Author, Author
- First edition (UK)
- Author: David Lodge
- Language: English
- Publisher: Secker & Warburg (UK) Viking Press (US)
- Publication date: 7 October 2004
- Publication place: United Kingdom
- Media type: Print (Hardcover)
- Pages: 400 pages
- ISBN: 0-670-03349-9
- OCLC: 55671844
- Dewey Decimal: 823/.914 22
- LC Class: PR6062.O36 A95 2004

= Author, Author (novel) =

2004 novel by David Lodge

Author, Author is a novel by David Lodge, written in 2004. The book is based on the life of the author Henry James. It was released at about the same time as The Master by Colm Tóibín and other books about James, and Lodge wrote The Year of Henry James: The Story of a Novel about this. Lodge populates his novel with several of the most famous figures of English literature from the time of the book's setting in the late nineteenth century.

==Plot summary==

The novel opens with a framing device wherein we are shown what is happening in the London home of the dying novelist at the beginning of World War I. One of the servant staff in James' house has taken a crude but sincere interest in discovering what her employer's books are all about and takes to reading one of his more famous stories, The Beast in the Jungle. This story, whose hero is obsessed by a paranoid belief that his life will be marked by an unknown catastrophe, provides the opening for the novel proper to begin.

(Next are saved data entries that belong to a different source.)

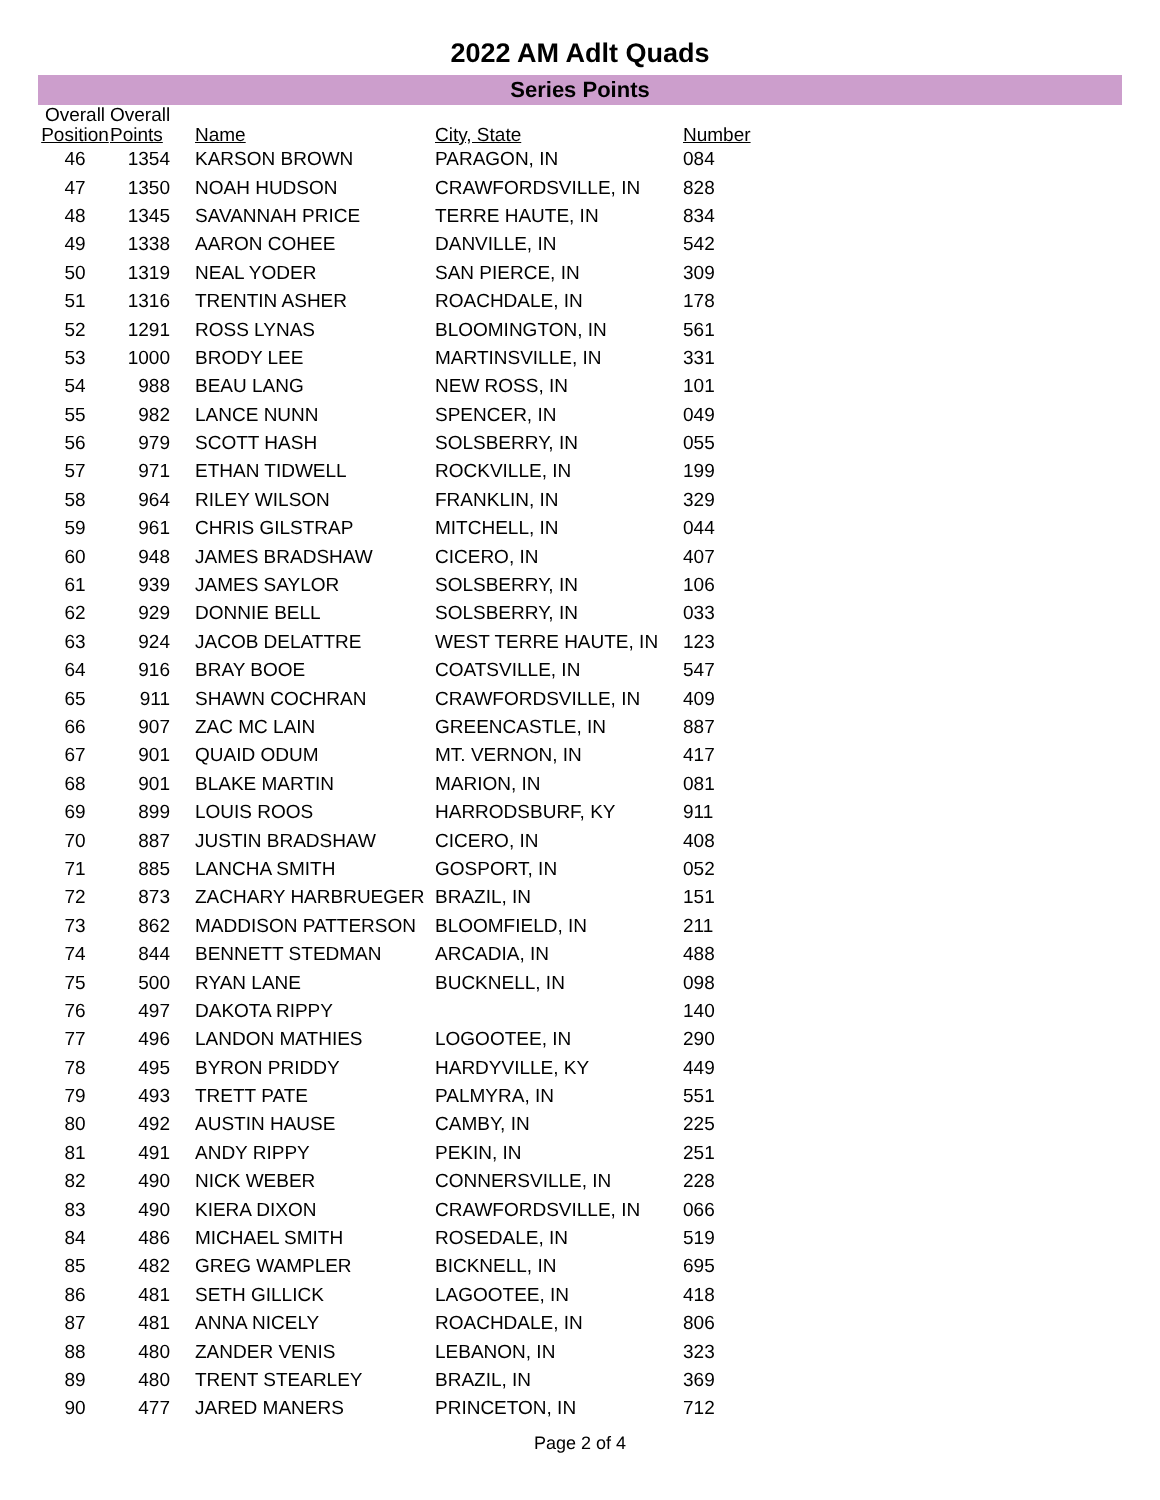2022 AM Adlt Quads
Series Points
| Overall Position | Overall Points | Name | City, State | Number |
| --- | --- | --- | --- | --- |
| 46 | 1354 | KARSON BROWN | PARAGON, IN | 084 |
| 47 | 1350 | NOAH HUDSON | CRAWFORDSVILLE, IN | 828 |
| 48 | 1345 | SAVANNAH PRICE | TERRE HAUTE, IN | 834 |
| 49 | 1338 | AARON COHEE | DANVILLE, IN | 542 |
| 50 | 1319 | NEAL YODER | SAN PIERCE, IN | 309 |
| 51 | 1316 | TRENTIN ASHER | ROACHDALE, IN | 178 |
| 52 | 1291 | ROSS LYNAS | BLOOMINGTON, IN | 561 |
| 53 | 1000 | BRODY LEE | MARTINSVILLE, IN | 331 |
| 54 | 988 | BEAU LANG | NEW ROSS, IN | 101 |
| 55 | 982 | LANCE NUNN | SPENCER, IN | 049 |
| 56 | 979 | SCOTT HASH | SOLSBERRY, IN | 055 |
| 57 | 971 | ETHAN TIDWELL | ROCKVILLE, IN | 199 |
| 58 | 964 | RILEY WILSON | FRANKLIN, IN | 329 |
| 59 | 961 | CHRIS GILSTRAP | MITCHELL, IN | 044 |
| 60 | 948 | JAMES BRADSHAW | CICERO, IN | 407 |
| 61 | 939 | JAMES SAYLOR | SOLSBERRY, IN | 106 |
| 62 | 929 | DONNIE BELL | SOLSBERRY, IN | 033 |
| 63 | 924 | JACOB DELATTRE | WEST TERRE HAUTE, IN | 123 |
| 64 | 916 | BRAY BOOE | COATSVILLE, IN | 547 |
| 65 | 911 | SHAWN COCHRAN | CRAWFORDSVILLE, IN | 409 |
| 66 | 907 | ZAC MC LAIN | GREENCASTLE, IN | 887 |
| 67 | 901 | QUAID ODUM | MT. VERNON, IN | 417 |
| 68 | 901 | BLAKE MARTIN | MARION, IN | 081 |
| 69 | 899 | LOUIS ROOS | HARRODSBURF, KY | 911 |
| 70 | 887 | JUSTIN BRADSHAW | CICERO, IN | 408 |
| 71 | 885 | LANCHA SMITH | GOSPORT, IN | 052 |
| 72 | 873 | ZACHARY HARBRUEGER | BRAZIL, IN | 151 |
| 73 | 862 | MADDISON PATTERSON | BLOOMFIELD, IN | 211 |
| 74 | 844 | BENNETT STEDMAN | ARCADIA, IN | 488 |
| 75 | 500 | RYAN LANE | BUCKNELL, IN | 098 |
| 76 | 497 | DAKOTA RIPPY | | 140 |
| 77 | 496 | LANDON MATHIES | LOGOOTEE, IN | 290 |
| 78 | 495 | BYRON PRIDDY | HARDYVILLE, KY | 449 |
| 79 | 493 | TRETT PATE | PALMYRA, IN | 551 |
| 80 | 492 | AUSTIN HAUSE | CAMBY, IN | 225 |
| 81 | 491 | ANDY RIPPY | PEKIN, IN | 251 |
| 82 | 490 | NICK WEBER | CONNERSVILLE, IN | 228 |
| 83 | 490 | KIERA DIXON | CRAWFORDSVILLE, IN | 066 |
| 84 | 486 | MICHAEL SMITH | ROSEDALE, IN | 519 |
| 85 | 482 | GREG WAMPLER | BICKNELL, IN | 695 |
| 86 | 481 | SETH GILLICK | LAGOOTEE, IN | 418 |
| 87 | 481 | ANNA NICELY | ROACHDALE, IN | 806 |
| 88 | 480 | ZANDER VENIS | LEBANON, IN | 323 |
| 89 | 480 | TRENT STEARLEY | BRAZIL, IN | 369 |
| 90 | 477 | JARED MANERS | PRINCETON, IN | 712 |
Page 2 of 4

Now we proceed back in time to the middle years of James' life and are introduced to a large and interesting group of James' literary acquaintances from his period of expatriation in England. Among those we meet are George du Maurier, George Bernard Shaw, H. G. Wells and Robert Louis Stevenson. The long and productive friendship between James and du Maurier is described in great detail, including the story of du Maurier's deteriorating eyesight which threatens his livelihood as a cartoonist for the magazine Punch. He is finally driven to write fiction himself and he astonishes James and the entire literary world by producing the bestselling novel Trilby. Much of Lodge's book is built upon James' own obsession with attracting a larger readership than his opaque books have yet garnered and the success of Trilby both baffles and annoys him.

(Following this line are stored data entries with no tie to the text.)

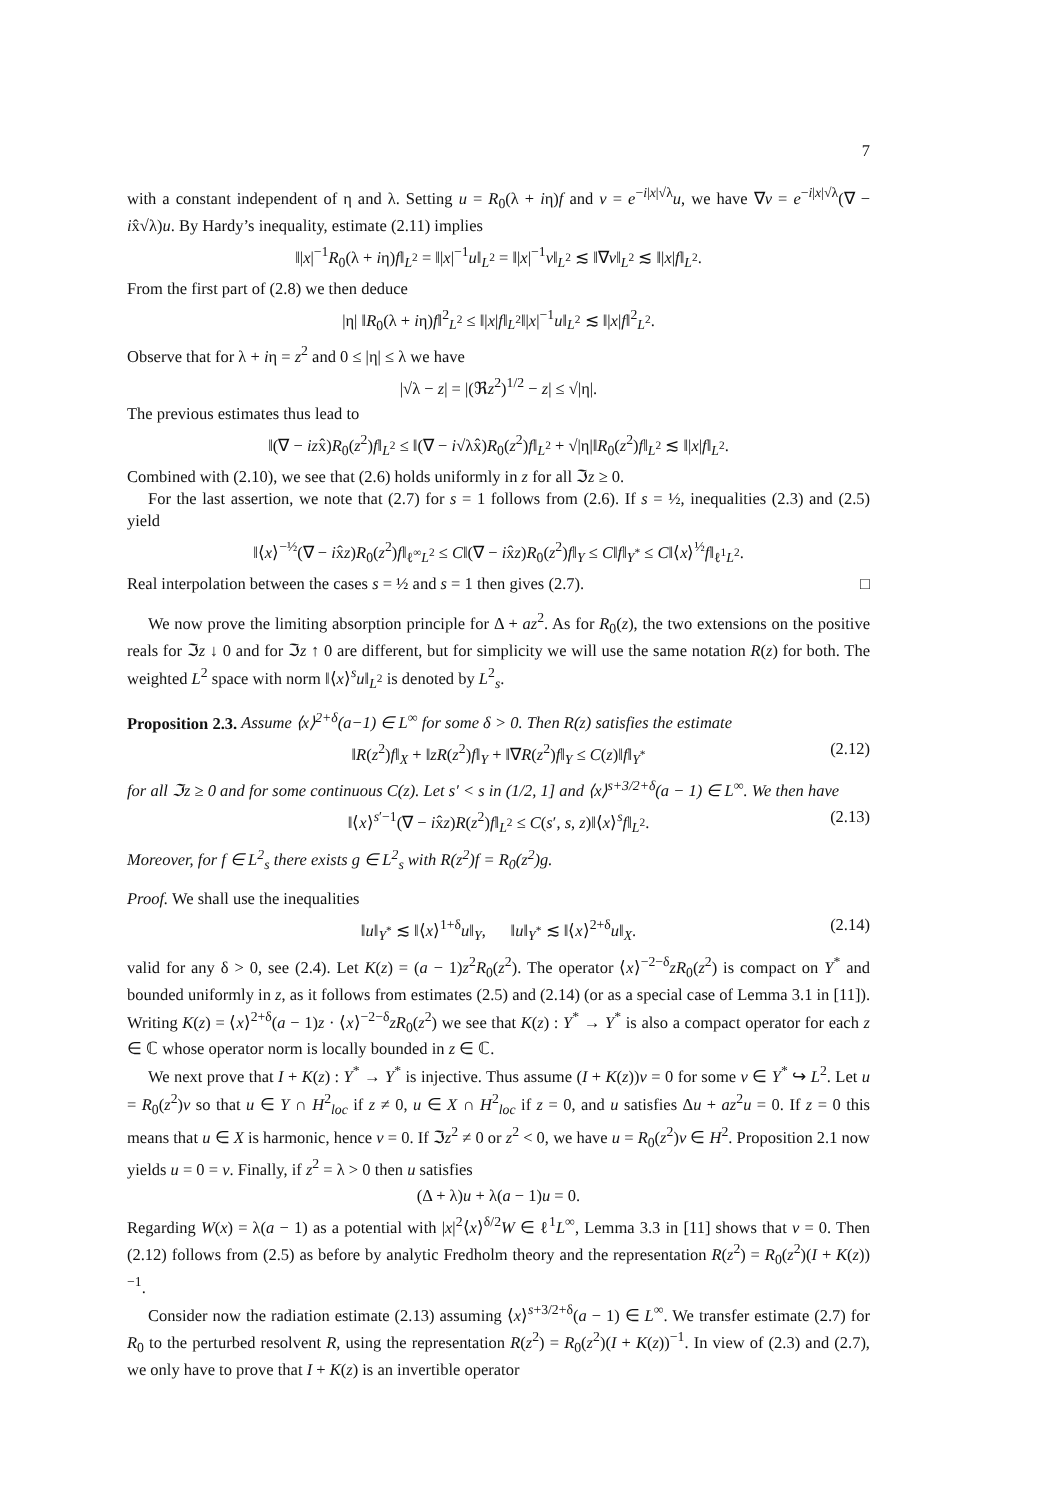7
with a constant independent of η and λ. Setting u = R<sub>0</sub>(λ + iη)f and v = e<sup>−i|x|√λ</sup>u, we have ∇v = e<sup>−i|x|√λ</sup>(∇ − ix̂√λ)u. By Hardy’s inequality, estimate (2.11) implies
‖|x|<sup>−1</sup>R<sub>0</sub>(λ + iη)f‖<sub>L<sup>2</sup></sub> = ‖|x|<sup>−1</sup>u‖<sub>L<sup>2</sup></sub> = ‖|x|<sup>−1</sup>v‖<sub>L<sup>2</sup></sub> ≲ ‖∇v‖<sub>L<sup>2</sup></sub> ≲ ‖|x|f‖<sub>L<sup>2</sup></sub>.
From the first part of (2.8) we then deduce
|η| ‖R<sub>0</sub>(λ + iη)f‖<sup>2</sup><sub>L<sup>2</sup></sub> ≤ ‖|x|f‖<sub>L<sup>2</sup></sub>‖|x|<sup>−1</sup>u‖<sub>L<sup>2</sup></sub> ≲ ‖|x|f‖<sup>2</sup><sub>L<sup>2</sup></sub>.
Observe that for λ + iη = z<sup>2</sup> and 0 ≤ |η| ≤ λ we have
|√λ − z| = |(ℜz<sup>2</sup>)<sup>1/2</sup> − z| ≤ √|η|.
The previous estimates thus lead to
‖(∇ − izx̂)R<sub>0</sub>(z<sup>2</sup>)f‖<sub>L<sup>2</sup></sub> ≤ ‖(∇ − i√λx̂)R<sub>0</sub>(z<sup>2</sup>)f‖<sub>L<sup>2</sup></sub> + √|η|‖R<sub>0</sub>(z<sup>2</sup>)f‖<sub>L<sup>2</sup></sub> ≲ ‖|x|f‖<sub>L<sup>2</sup></sub>.
Combined with (2.10), we see that (2.6) holds uniformly in z for all ℑz ≥ 0.
For the last assertion, we note that (2.7) for s = 1 follows from (2.6). If s = ½, inequalities (2.3) and (2.5) yield
‖⟨x⟩<sup>−½</sup>(∇ − ix̂z)R<sub>0</sub>(z<sup>2</sup>)f‖<sub>ℓ<sup>∞</sup>L<sup>2</sup></sub> ≤ C‖(∇ − ix̂z)R<sub>0</sub>(z<sup>2</sup>)f‖<sub>Y</sub> ≤ C‖f‖<sub>Y<sup>*</sup></sub> ≤ C‖⟨x⟩<sup>½</sup>f‖<sub>ℓ<sup>1</sup>L<sup>2</sup></sub>.
Real interpolation between the cases s = ½ and s = 1 then gives (2.7). □
We now prove the limiting absorption principle for Δ + az<sup>2</sup>. As for R<sub>0</sub>(z), the two extensions on the positive reals for ℑz ↓ 0 and for ℑz ↑ 0 are different, but for simplicity we will use the same notation R(z) for both. The weighted L<sup>2</sup> space with norm ‖⟨x⟩<sup>s</sup>u‖<sub>L<sup>2</sup></sub> is denoted by L<sup>2</sup><sub>s</sub>.
Proposition 2.3. Assume ⟨x⟩<sup>2+δ</sup>(a−1) ∈ L<sup>∞</sup> for some δ > 0. Then R(z) satisfies the estimate
‖R(z<sup>2</sup>)f‖<sub>X</sub> + ‖zR(z<sup>2</sup>)f‖<sub>Y</sub> + ‖∇R(z<sup>2</sup>)f‖<sub>Y</sub> ≤ C(z)‖f‖<sub>Y<sup>*</sup></sub> (2.12)
for all ℑz ≥ 0 and for some continuous C(z). Let s′ < s in (1/2, 1] and ⟨x⟩<sup>s+3/2+δ</sup>(a − 1) ∈ L<sup>∞</sup>. We then have
‖⟨x⟩<sup>s′−1</sup>(∇ − ix̂z)R(z<sup>2</sup>)f‖<sub>L<sup>2</sup></sub> ≤ C(s′, s, z)‖⟨x⟩<sup>s</sup>f‖<sub>L<sup>2</sup></sub>. (2.13)
Moreover, for f ∈ L<sup>2</sup><sub>s</sub> there exists g ∈ L<sup>2</sup><sub>s</sub> with R(z<sup>2</sup>)f = R<sub>0</sub>(z<sup>2</sup>)g.
Proof. We shall use the inequalities
‖u‖<sub>Y<sup>*</sup></sub> ≲ ‖⟨x⟩<sup>1+δ</sup>u‖<sub>Y</sub>, ‖u‖<sub>Y<sup>*</sup></sub> ≲ ‖⟨x⟩<sup>2+δ</sup>u‖<sub>X</sub>. (2.14)
valid for any δ > 0, see (2.4). Let K(z) = (a − 1)z<sup>2</sup>R<sub>0</sub>(z<sup>2</sup>). The operator ⟨x⟩<sup>−2−δ</sup>zR<sub>0</sub>(z<sup>2</sup>) is compact on Y<sup>*</sup> and bounded uniformly in z, as it follows from estimates (2.5) and (2.14) (or as a special case of Lemma 3.1 in [11]). Writing K(z) = ⟨x⟩<sup>2+δ</sup>(a − 1)z · ⟨x⟩<sup>−2−δ</sup>zR<sub>0</sub>(z<sup>2</sup>) we see that K(z) : Y<sup>*</sup> → Y<sup>*</sup> is also a compact operator for each z ∈ ℂ whose operator norm is locally bounded in z ∈ ℂ.
We next prove that I + K(z) : Y<sup>*</sup> → Y<sup>*</sup> is injective. Thus assume (I + K(z))v = 0 for some v ∈ Y<sup>*</sup> ↪ L<sup>2</sup>. Let u = R<sub>0</sub>(z<sup>2</sup>)v so that u ∈ Y ∩ H<sup>2</sup><sub>loc</sub> if z ≠ 0, u ∈ X ∩ H<sup>2</sup><sub>loc</sub> if z = 0, and u satisfies Δu + az<sup>2</sup>u = 0. If z = 0 this means that u ∈ X is harmonic, hence v = 0. If ℑz<sup>2</sup> ≠ 0 or z<sup>2</sup> < 0, we have u = R<sub>0</sub>(z<sup>2</sup>)v ∈ H<sup>2</sup>. Proposition 2.1 now yields u = 0 = v. Finally, if z<sup>2</sup> = λ > 0 then u satisfies
(Δ + λ)u + λ(a − 1)u = 0.
Regarding W(x) = λ(a − 1) as a potential with |x|<sup>2</sup>⟨x⟩<sup>δ/2</sup>W ∈ ℓ<sup>1</sup>L<sup>∞</sup>, Lemma 3.3 in [11] shows that v = 0. Then (2.12) follows from (2.5) as before by analytic Fredholm theory and the representation R(z<sup>2</sup>) = R<sub>0</sub>(z<sup>2</sup>)(I + K(z))<sup>−1</sup>.
Consider now the radiation estimate (2.13) assuming ⟨x⟩<sup>s+3/2+δ</sup>(a − 1) ∈ L<sup>∞</sup>. We transfer estimate (2.7) for R<sub>0</sub> to the perturbed resolvent R, using the representation R(z<sup>2</sup>) = R<sub>0</sub>(z<sup>2</sup>)(I + K(z))<sup>−1</sup>. In view of (2.3) and (2.7), we only have to prove that I + K(z) is an invertible operator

Meanwhile, James is writing prolifically himself with little comparable financial or critical success. We are given a long and funny account of James' humiliating quest to write a popular play for the London stage. There is an ironic and entertaining distance set up here between James' feelings of failure and inadequacy and what we now know about his final reputation. While du Maurier and Trilby have all but faded from the public view, James' body of work has continued to attract readers worldwide and his position as one of the most important figures in literature is now secure. In this sense, the novel can be seen as both an homage and as an artistic attempt to rescue the historical James from his own feeling of obscurity.

The book also includes a portrait of the friendship that James formed during this time with the American author Constance Fenimore Woolson. Lodge suggests that their relationship had a romantic (but unconsummated) dimension. As in real life, Woolson commits suicide while traveling in Italy and this leads James to wonder what connection, if any, there might have been between her death and her feelings for him. Lodge's depiction of their relationship allows him subtly to explore James' alleged lifelong virginity and to conjecture somewhat about his notorious prudishness.

== Editions ==
- Viking Press, 2004, ISBN 0-670-03349-9 (USA).
- Penguin Books, 2005, ISBN 0-14-101822-4 (United Kingdom).